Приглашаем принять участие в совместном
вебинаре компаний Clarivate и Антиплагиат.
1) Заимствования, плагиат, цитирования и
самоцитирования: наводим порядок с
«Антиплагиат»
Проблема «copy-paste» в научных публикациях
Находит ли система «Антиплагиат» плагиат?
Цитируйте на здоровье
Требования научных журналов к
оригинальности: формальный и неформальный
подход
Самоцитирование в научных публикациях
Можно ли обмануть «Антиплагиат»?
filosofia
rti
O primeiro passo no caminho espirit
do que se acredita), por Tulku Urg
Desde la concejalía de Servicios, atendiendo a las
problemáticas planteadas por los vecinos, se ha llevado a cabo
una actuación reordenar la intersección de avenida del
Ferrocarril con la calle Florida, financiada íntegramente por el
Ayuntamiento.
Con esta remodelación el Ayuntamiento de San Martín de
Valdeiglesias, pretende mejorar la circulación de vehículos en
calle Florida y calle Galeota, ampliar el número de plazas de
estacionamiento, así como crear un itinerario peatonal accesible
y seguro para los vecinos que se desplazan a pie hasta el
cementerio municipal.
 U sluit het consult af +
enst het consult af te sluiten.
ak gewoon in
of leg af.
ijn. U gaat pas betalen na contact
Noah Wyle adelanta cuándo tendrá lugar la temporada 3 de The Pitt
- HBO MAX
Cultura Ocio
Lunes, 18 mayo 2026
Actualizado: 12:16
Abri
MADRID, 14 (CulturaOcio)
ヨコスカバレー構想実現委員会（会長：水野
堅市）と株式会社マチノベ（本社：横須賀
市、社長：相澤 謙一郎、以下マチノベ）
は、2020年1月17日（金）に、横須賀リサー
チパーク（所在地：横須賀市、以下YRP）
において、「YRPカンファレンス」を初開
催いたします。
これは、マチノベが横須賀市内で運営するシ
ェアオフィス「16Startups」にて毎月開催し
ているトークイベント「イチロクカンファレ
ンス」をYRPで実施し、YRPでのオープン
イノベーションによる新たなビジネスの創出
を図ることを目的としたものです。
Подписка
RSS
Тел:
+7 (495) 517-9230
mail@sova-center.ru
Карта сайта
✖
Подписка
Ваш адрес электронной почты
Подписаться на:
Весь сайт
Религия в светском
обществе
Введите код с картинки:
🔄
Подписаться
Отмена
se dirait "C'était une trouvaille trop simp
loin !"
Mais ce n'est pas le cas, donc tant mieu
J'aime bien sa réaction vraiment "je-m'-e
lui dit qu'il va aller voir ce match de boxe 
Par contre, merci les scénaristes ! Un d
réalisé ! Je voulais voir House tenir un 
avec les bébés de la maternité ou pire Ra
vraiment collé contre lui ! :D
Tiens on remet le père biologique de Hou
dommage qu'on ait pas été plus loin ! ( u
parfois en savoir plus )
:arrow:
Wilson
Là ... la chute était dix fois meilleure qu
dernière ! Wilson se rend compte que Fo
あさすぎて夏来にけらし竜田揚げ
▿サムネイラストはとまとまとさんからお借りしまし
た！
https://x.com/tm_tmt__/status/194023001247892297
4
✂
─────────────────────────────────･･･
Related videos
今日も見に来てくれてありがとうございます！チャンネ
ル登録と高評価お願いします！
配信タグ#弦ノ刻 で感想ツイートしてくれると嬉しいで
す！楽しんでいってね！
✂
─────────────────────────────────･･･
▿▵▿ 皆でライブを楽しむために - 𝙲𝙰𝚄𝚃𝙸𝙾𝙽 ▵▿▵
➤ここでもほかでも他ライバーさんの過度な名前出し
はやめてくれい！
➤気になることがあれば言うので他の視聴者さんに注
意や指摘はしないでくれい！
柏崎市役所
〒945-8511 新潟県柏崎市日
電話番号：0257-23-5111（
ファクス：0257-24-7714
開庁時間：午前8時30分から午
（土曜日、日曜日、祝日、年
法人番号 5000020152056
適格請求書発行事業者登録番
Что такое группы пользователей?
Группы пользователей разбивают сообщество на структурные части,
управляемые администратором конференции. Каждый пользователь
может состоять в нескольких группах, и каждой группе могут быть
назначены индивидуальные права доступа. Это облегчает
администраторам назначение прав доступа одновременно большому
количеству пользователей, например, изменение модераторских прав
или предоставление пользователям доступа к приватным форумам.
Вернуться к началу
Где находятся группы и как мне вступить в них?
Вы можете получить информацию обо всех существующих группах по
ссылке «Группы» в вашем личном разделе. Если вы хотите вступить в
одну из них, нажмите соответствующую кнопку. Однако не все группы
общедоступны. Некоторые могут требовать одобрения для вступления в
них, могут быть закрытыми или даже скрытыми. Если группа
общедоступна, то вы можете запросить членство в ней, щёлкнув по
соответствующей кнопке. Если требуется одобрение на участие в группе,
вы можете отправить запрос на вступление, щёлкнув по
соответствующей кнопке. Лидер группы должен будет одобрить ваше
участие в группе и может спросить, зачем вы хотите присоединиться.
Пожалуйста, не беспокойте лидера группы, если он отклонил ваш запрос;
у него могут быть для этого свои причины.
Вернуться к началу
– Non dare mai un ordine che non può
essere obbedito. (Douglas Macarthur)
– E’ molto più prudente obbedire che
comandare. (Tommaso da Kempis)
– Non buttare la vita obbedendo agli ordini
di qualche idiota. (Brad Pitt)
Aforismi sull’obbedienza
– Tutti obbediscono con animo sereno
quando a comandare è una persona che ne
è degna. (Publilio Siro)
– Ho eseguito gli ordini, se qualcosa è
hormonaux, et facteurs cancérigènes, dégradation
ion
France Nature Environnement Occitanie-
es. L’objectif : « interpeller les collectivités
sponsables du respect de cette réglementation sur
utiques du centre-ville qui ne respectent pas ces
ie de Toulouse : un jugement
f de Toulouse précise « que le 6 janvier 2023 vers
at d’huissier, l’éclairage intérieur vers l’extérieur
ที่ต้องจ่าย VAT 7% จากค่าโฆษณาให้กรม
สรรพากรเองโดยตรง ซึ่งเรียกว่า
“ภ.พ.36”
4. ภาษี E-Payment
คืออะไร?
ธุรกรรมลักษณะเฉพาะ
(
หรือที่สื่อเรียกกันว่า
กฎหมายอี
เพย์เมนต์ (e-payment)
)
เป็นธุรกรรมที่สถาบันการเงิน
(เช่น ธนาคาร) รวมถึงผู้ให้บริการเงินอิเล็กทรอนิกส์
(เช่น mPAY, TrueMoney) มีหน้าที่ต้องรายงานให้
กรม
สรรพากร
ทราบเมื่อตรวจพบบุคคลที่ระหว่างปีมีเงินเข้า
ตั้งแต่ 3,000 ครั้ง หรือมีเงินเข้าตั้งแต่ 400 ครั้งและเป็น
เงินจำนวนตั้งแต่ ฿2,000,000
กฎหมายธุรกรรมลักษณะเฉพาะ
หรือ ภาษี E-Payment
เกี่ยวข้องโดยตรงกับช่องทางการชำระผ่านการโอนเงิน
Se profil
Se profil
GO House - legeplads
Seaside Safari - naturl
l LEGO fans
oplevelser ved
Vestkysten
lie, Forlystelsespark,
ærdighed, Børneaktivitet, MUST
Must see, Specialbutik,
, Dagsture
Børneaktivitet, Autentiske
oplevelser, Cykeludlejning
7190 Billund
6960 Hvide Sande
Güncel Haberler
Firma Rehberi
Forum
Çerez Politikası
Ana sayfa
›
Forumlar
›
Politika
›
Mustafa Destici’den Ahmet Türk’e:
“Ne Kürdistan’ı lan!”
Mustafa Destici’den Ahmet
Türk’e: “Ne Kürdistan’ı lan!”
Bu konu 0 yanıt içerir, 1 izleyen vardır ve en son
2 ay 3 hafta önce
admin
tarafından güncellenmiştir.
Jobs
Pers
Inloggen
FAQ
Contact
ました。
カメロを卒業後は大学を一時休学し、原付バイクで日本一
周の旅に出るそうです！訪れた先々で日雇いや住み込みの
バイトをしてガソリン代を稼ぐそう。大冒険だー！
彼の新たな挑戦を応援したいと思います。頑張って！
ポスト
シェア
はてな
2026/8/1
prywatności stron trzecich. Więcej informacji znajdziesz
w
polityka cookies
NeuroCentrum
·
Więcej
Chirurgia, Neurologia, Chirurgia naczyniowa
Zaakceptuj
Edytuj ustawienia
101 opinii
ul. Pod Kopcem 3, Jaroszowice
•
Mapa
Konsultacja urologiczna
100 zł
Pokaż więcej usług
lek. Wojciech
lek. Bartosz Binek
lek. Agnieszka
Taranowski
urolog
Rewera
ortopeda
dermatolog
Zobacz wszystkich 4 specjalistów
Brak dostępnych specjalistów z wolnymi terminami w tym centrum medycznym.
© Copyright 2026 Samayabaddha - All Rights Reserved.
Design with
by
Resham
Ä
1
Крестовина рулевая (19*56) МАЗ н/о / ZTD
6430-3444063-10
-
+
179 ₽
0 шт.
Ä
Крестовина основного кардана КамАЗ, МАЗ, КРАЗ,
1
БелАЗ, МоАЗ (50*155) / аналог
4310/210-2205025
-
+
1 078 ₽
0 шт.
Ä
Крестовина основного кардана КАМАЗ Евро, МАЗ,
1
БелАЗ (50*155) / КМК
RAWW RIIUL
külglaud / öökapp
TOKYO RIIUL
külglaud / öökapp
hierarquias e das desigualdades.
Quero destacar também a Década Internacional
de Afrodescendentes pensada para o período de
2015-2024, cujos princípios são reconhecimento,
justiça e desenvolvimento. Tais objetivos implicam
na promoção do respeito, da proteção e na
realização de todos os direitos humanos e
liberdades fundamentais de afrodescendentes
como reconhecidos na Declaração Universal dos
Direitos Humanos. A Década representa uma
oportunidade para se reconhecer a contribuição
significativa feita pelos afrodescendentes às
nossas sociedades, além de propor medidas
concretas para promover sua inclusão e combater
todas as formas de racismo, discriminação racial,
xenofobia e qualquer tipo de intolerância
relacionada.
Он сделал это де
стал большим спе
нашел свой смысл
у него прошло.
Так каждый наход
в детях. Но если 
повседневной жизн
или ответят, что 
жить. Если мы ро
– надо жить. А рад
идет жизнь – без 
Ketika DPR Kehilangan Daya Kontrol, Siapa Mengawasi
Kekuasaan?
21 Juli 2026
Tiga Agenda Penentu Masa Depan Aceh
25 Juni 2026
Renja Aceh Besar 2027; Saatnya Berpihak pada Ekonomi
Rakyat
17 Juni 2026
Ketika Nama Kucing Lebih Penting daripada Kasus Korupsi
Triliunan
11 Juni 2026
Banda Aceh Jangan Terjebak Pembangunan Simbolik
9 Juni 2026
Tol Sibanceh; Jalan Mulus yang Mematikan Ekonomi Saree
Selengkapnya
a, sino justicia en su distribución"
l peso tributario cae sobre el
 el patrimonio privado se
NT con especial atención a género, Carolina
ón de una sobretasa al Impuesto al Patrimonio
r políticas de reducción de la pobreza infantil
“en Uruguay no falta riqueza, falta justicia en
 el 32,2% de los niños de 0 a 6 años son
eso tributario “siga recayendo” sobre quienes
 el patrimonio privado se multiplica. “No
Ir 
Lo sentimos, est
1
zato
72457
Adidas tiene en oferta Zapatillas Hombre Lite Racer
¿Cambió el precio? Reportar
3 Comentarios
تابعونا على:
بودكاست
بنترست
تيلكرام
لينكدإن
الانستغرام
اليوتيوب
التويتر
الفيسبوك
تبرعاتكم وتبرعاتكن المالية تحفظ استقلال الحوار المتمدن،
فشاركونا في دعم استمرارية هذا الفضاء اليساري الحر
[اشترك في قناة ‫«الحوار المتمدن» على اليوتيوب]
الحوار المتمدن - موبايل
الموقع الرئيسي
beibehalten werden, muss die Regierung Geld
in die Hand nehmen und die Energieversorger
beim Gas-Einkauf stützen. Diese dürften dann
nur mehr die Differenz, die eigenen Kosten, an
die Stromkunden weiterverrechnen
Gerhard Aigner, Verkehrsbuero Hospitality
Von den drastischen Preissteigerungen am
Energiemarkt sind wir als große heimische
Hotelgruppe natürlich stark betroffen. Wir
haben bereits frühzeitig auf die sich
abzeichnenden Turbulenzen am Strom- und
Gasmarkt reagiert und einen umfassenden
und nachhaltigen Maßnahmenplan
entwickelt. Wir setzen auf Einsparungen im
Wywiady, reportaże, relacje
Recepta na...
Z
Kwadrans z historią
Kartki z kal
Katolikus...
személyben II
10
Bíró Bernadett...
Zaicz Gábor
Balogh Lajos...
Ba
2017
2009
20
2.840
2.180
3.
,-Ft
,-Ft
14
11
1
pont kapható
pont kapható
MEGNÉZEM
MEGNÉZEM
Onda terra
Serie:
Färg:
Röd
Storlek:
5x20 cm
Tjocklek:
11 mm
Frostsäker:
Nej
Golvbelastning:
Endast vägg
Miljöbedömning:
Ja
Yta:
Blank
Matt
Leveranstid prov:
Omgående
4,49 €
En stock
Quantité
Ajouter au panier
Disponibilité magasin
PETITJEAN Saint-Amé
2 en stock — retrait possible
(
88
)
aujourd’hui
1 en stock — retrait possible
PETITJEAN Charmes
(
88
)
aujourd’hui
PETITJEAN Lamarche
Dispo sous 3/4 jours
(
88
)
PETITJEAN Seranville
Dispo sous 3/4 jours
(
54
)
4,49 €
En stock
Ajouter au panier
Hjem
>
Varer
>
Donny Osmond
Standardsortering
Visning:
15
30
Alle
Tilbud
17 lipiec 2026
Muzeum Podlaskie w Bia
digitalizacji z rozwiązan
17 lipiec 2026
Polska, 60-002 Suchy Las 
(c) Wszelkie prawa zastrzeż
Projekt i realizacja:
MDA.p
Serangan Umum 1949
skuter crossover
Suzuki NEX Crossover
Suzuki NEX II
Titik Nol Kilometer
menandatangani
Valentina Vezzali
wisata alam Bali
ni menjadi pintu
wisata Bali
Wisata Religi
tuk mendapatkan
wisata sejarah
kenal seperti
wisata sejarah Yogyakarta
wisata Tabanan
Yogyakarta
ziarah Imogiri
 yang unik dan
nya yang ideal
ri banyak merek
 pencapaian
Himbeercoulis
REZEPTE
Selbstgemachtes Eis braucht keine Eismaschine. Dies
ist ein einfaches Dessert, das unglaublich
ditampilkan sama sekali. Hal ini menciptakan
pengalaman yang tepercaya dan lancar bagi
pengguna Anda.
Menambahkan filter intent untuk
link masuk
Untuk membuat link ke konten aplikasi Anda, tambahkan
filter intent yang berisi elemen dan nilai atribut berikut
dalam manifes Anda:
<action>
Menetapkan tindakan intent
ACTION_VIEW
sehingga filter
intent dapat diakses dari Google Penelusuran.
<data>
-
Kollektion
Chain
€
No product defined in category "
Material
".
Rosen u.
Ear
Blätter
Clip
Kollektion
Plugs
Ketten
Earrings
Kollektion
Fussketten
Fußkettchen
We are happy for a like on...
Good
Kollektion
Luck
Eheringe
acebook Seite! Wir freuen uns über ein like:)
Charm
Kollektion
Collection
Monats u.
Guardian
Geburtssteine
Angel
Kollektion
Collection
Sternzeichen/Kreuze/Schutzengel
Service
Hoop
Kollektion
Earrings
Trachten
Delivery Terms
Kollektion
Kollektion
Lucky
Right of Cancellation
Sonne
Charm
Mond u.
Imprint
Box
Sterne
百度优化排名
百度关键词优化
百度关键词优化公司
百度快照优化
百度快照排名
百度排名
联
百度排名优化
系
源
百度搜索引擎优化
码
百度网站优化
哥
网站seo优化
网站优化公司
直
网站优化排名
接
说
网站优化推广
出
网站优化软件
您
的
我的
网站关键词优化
□ □ □
> [TASK TO CARRY OUT]
Copy out the text of the rows exactly, from the first line of the rows up to and including the line with "y seguro para".

> [PROBLEM SOLUTION]
Приглашаем принять участие в совместном
вебинаре компаний Clarivate и Антиплагиат.
1) Заимствования, плагиат, цитирования и
самоцитирования: наводим порядок с
«Антиплагиат»
Проблема «copy-paste» в научных публикациях
Находит ли система «Антиплагиат» плагиат?
Цитируйте на здоровье
Требования научных журналов к
оригинальности: формальный и неформальный
подход
Самоцитирование в научных публикациях
Можно ли обмануть «Антиплагиат»?
filosofia
rti
O primeiro passo no caminho espirit
do que se acredita), por Tulku Urg
Desde la concejalía de Servicios, atendiendo a las
problemáticas planteadas por los vecinos, se ha llevado a cabo
una actuación reordenar la intersección de avenida del
Ferrocarril con la calle Florida, financiada íntegramente por el
Ayuntamiento.
Con esta remodelación el Ayuntamiento de San Martín de
Valdeiglesias, pretende mejorar la circulación de vehículos en
calle Florida y calle Galeota, ampliar el número de plazas de
estacionamiento, así como crear un itinerario peatonal accesible
y seguro para los vecinos que se desplazan a pie hasta el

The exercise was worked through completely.